BEGIN

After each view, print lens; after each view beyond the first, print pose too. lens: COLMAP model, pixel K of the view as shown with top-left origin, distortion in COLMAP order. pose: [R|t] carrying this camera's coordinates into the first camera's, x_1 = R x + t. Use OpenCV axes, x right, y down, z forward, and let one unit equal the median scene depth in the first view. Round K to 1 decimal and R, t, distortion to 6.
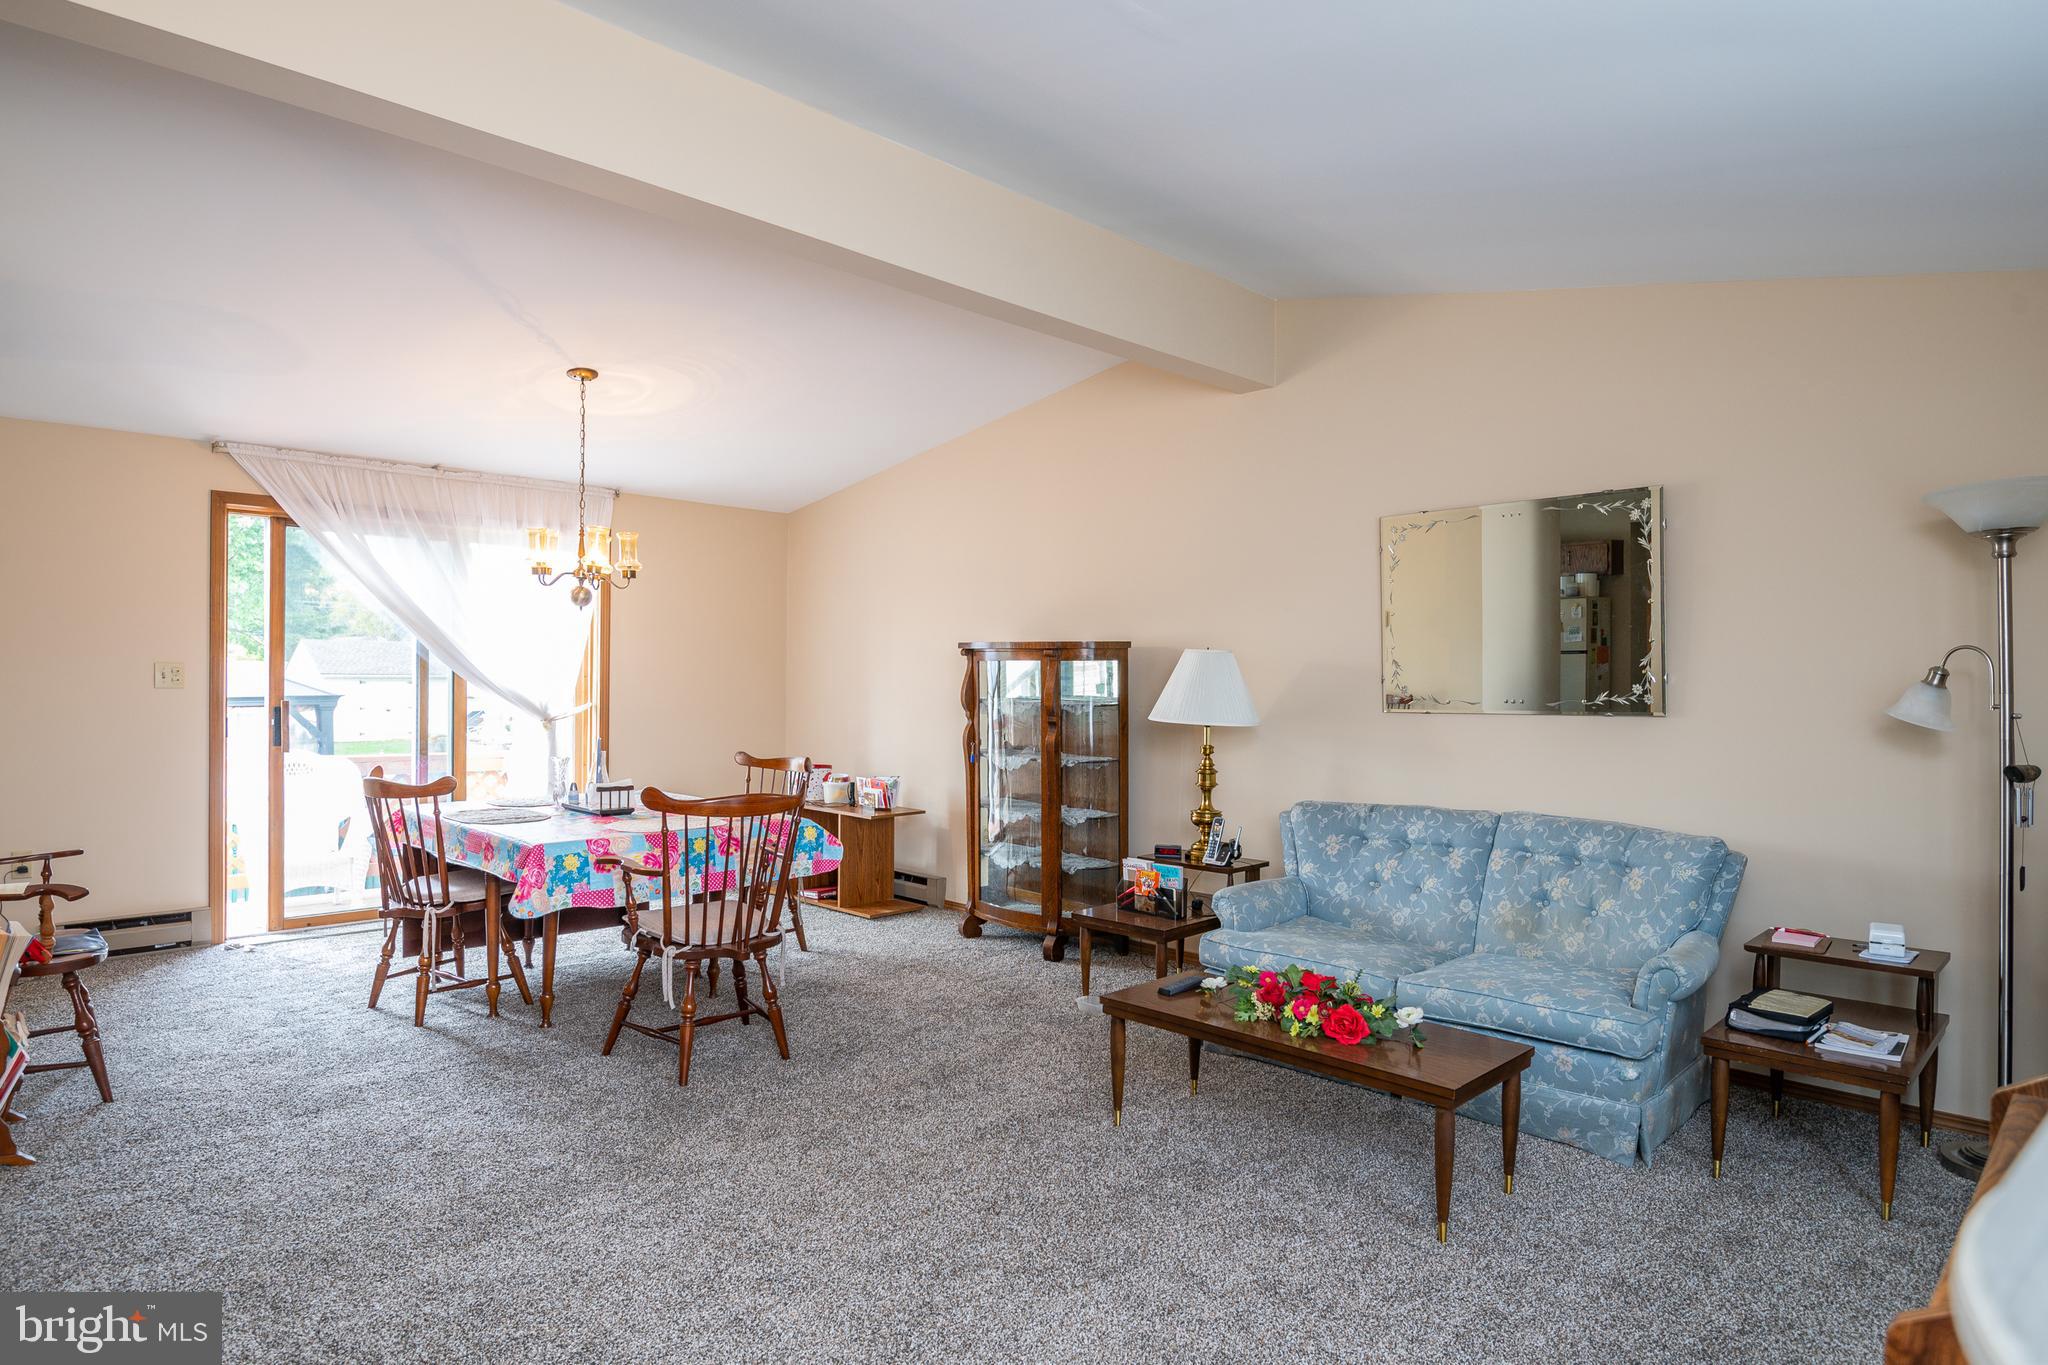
lens RADIAL K [[1172.0, 0, 1025.4], [0, 1172.0, 687.7], [0, 0, 1]] dist [0.002431, -0.011785]
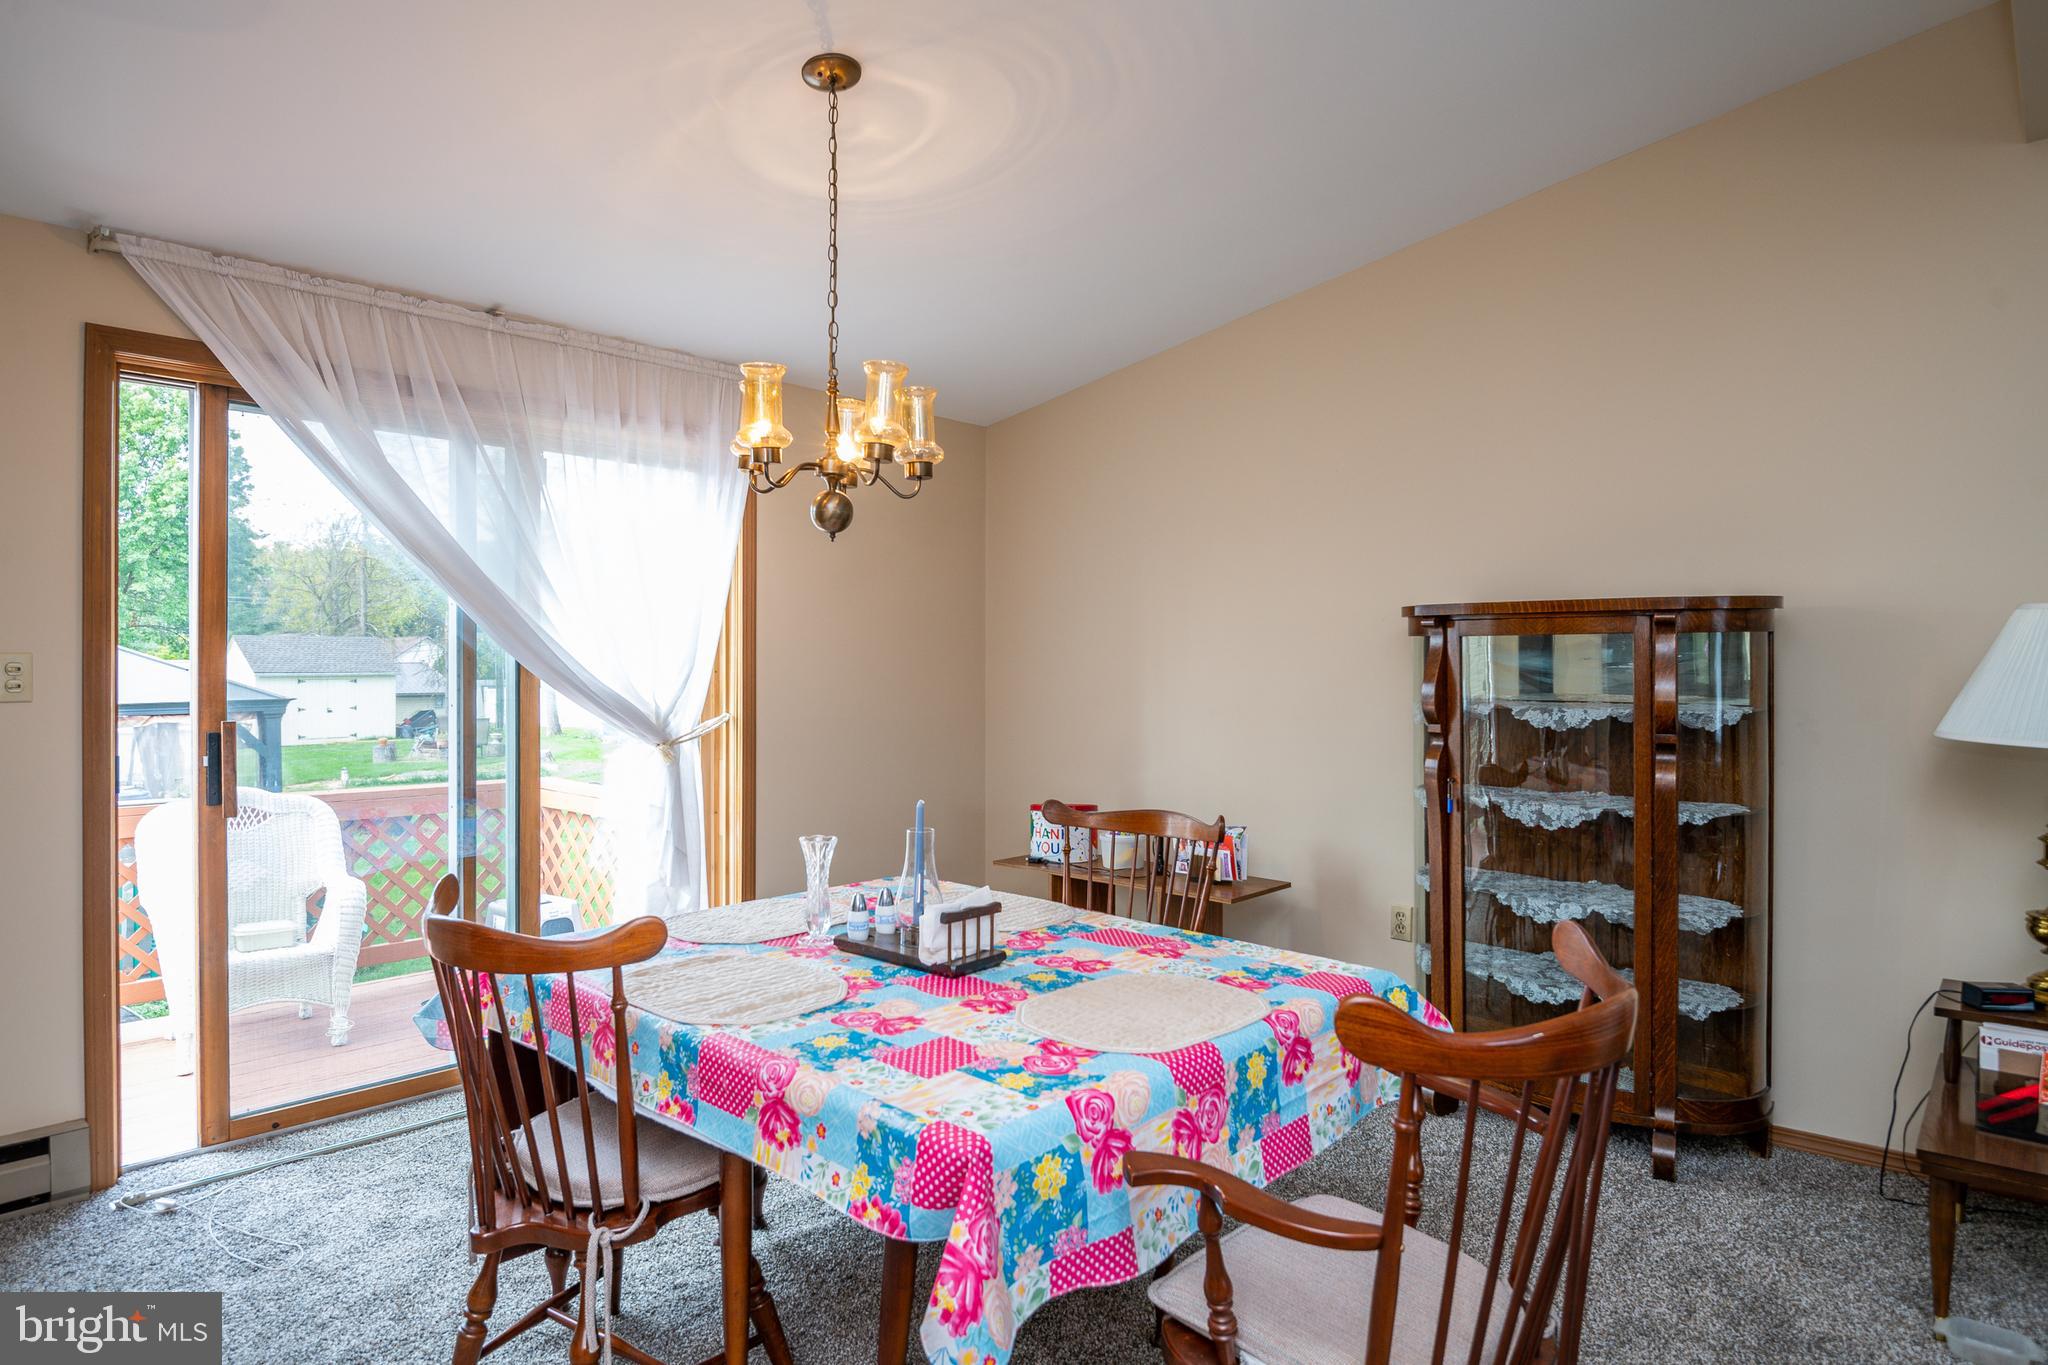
lens RADIAL K [[1172.0, 0, 1019.8], [0, 1172.0, 671.2], [0, 0, 1]] dist [0.002431, -0.011785]
pose [[0.999187, -0.010571, 0.038899, -0.289501], [0.010829, 0.999921, -0.006443, -0.004967], [-0.038828, 0.006859, 0.999222, 0.447420]]
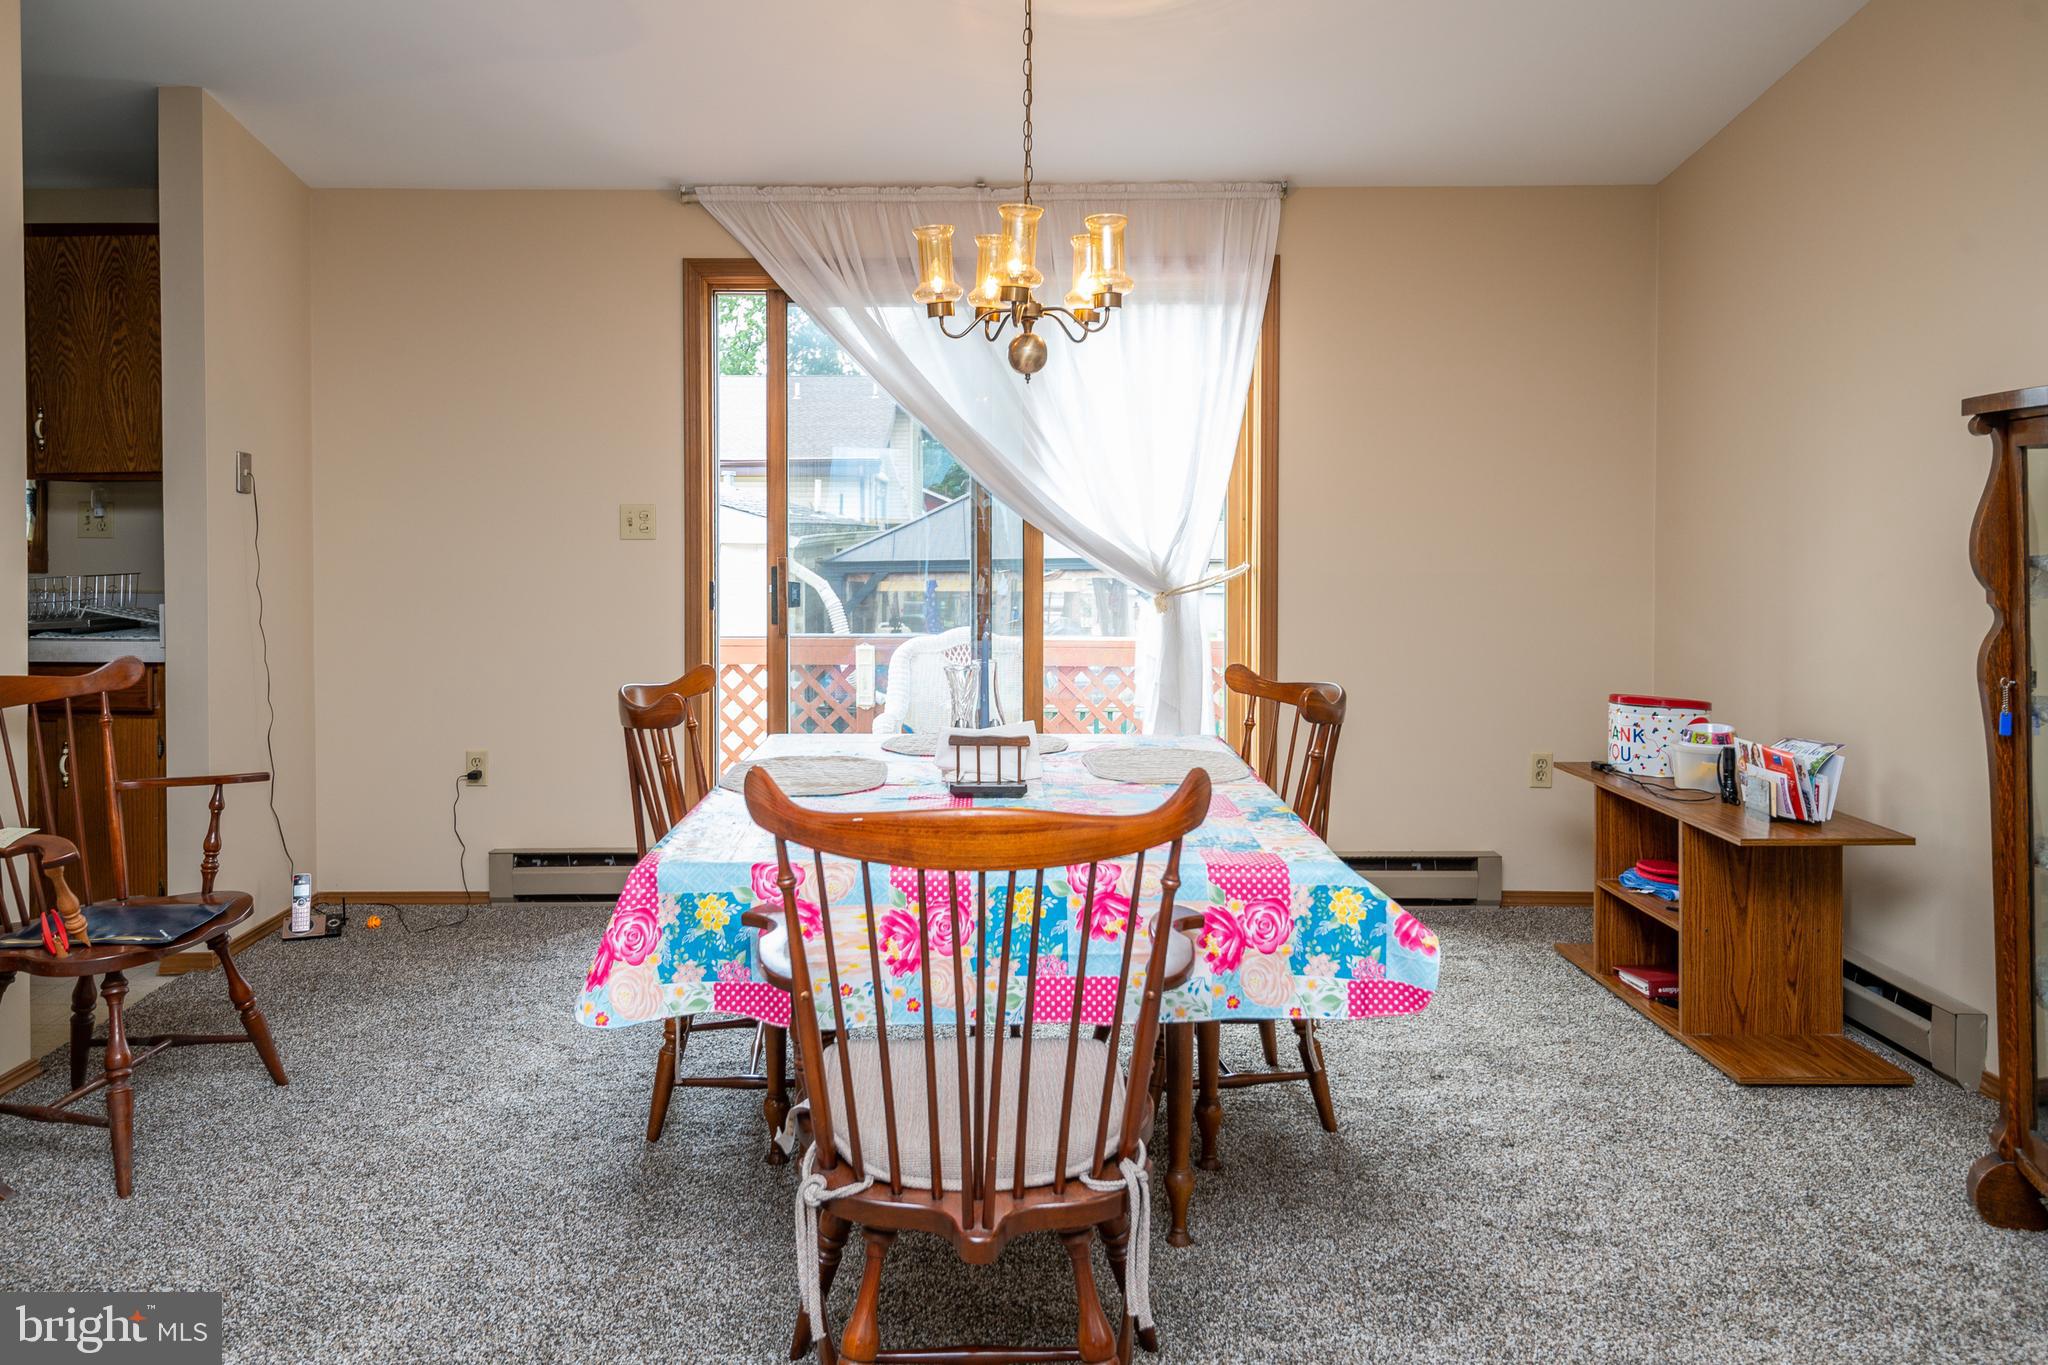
lens RADIAL K [[1493.9, 0, 961.7], [0, 1493.9, 569.0], [0, 0, 1]] dist [0.009303, -0.000002]
pose [[0.699386, 0.005879, -0.714720, 0.062069], [0.001233, 0.999955, 0.009431, 0.008682], [0.714743, -0.007477, 0.699347, 0.473223]]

END

Retype the data above line for line, with the pictures omitted from your answer.

After each view, print lens; after each view beyond the first, print pose too. lens: COLMAP model, pixel K of the view as shown with top-left origin, distortion in COLMAP order. pose: [R|t] carrying this camera's coordinates into the first camera's, x_1 = R x + t. Use OpenCV axes, x right, y down, z forward, and let one unit equal the median scene depth in the first view. Round K to 1 decimal and R, t, distortion to 6.
lens RADIAL K [[1172.0, 0, 1025.4], [0, 1172.0, 687.7], [0, 0, 1]] dist [0.002431, -0.011785]
lens RADIAL K [[1172.0, 0, 1019.8], [0, 1172.0, 671.2], [0, 0, 1]] dist [0.002431, -0.011785]
pose [[0.999187, -0.010571, 0.038899, -0.289501], [0.010829, 0.999921, -0.006443, -0.004967], [-0.038828, 0.006859, 0.999222, 0.447420]]
lens RADIAL K [[1493.9, 0, 961.7], [0, 1493.9, 569.0], [0, 0, 1]] dist [0.009303, -0.000002]
pose [[0.699386, 0.005879, -0.714720, 0.062069], [0.001233, 0.999955, 0.009431, 0.008682], [0.714743, -0.007477, 0.699347, 0.473223]]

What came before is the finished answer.